Het college kan onder door hem te stellen voorschriften vrijstelling verlenen van het in het eerste lid gestelde verbod voor inzamelingen die gehouden worden door daarbij aangewezen instellingen. Het is dan ook noodzakelijk dat er beleid wordt vastgesteld inzake het verlenen van vergunningen voor collecten. Uit oogpunt van kenbaarheid en rechtzekerheid voor de burger zijn deze beleidsregels opgesteld.
Per week wordt maximaal één collectevergunning verleend. De landelijke organisaties, die voorkomen op het collecterooster van CBF dienen te melden of zij in de gemeente Zaanstad gebruik maken van de toegewezen collecteperiode. Plaatselijke bonafide organisaties kunnen voor een collectevergunning in aanmerking komen in de vrije perioden van het collecterooster van het CBF. In de periode van het collecterooster van het CBF kan geen vergunning worden verleend aan een plaatselijke instelling, ook niet als de landelijke instelling geen gebruik maakt van de vergunning. Dit om verwarring bij burgers te voorkomen. Vaak wordt landelijk geadverteerd voor de landelijke Organisatie in de betreffende collecteweek.

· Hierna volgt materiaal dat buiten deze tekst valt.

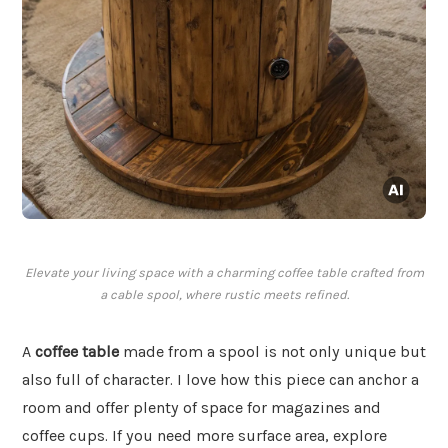
Elevate your living space with a charming coffee table crafted from
a cable spool, where rustic meets refined.
A
coffee table
made from a spool is not only unique but
also full of character. I love how this piece can anchor a
room and offer plenty of space for magazines and
coffee cups. If you need more surface area, explore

Het kan dan misleidend zijn dat in de betreffende week een andere Organisatie komt collecteren.
Ingevolge artikel 5.2.1 lid 4 kunnen burgemeester en wethouders onder door hen te stellen voorschriften vrijstelling verlenen van het verbod om zonder vergunning te collecteren. Burgemeester en wethouders verlenen vrijstelling aan landelijke instellingen die voorkomen op het collecterooster, dat jaarlijks door het Centraal Bureau Fondsenwerving (CBF) wordt vastgesteld.

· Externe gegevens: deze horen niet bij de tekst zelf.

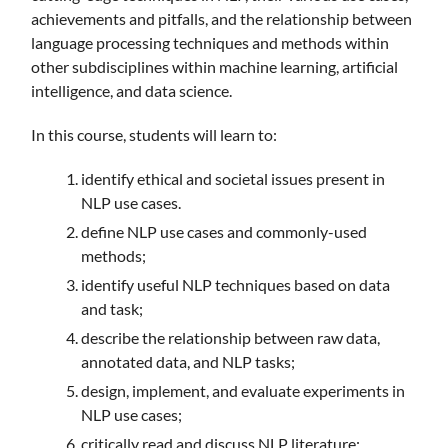
achievements and pitfalls, and the relationship between
language processing techniques and methods within
other subdisciplines within machine learning, artificial
intelligence, and data science.
In this course, students will learn to:
identify ethical and societal issues present in
NLP use cases.
define NLP use cases and commonly-used
methods;
identify useful NLP techniques based on data
and task;
describe the relationship between raw data,
annotated data, and NLP tasks;
design, implement, and evaluate experiments in
NLP use cases;
critically read and discuss NLP literature;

Het CBF is een onafhankelijke stichting die al sinds 1925 toezicht houdt op de inzameling van geld voor goede doelen. Een van de belangrijkste taken van het CBF is het beoordelen van fondsenwervende instellingen. De bekendste beoordelingsvorm is het CBF-Keur. In de praktijk streeft het CBF de realisatie van de doelstelling onder meer na door:
Het CBF stelt jaarlijks, op voorstel van de Stichting Collecteplan, een rooster vast waarin aan grote landelijke collecterende fondsen voor hun collecte een periode wordt toegewezen. De fondsen op het collecterooster krijgen desgevraagd als enige een collectevergunning van de gemeenten voor de betreffende periode. De ‘vrije’ perioden zijn beschikbaar voor andere organisaties. Bij het CBF zijn alle Nederlandse gemeenten aangesloten. Het CBF heeft normen ontwikkeld waaraan de activiteiten van charitatieve instellingen toetst (zoals: een goed bestuur, goede doelen in strijd met de wet, efficiënte uitvoering en verantwoording van het financieel beheer). Alleen ter goede naam en faam bekend staande instellingen worden vermeld op het collecteplan.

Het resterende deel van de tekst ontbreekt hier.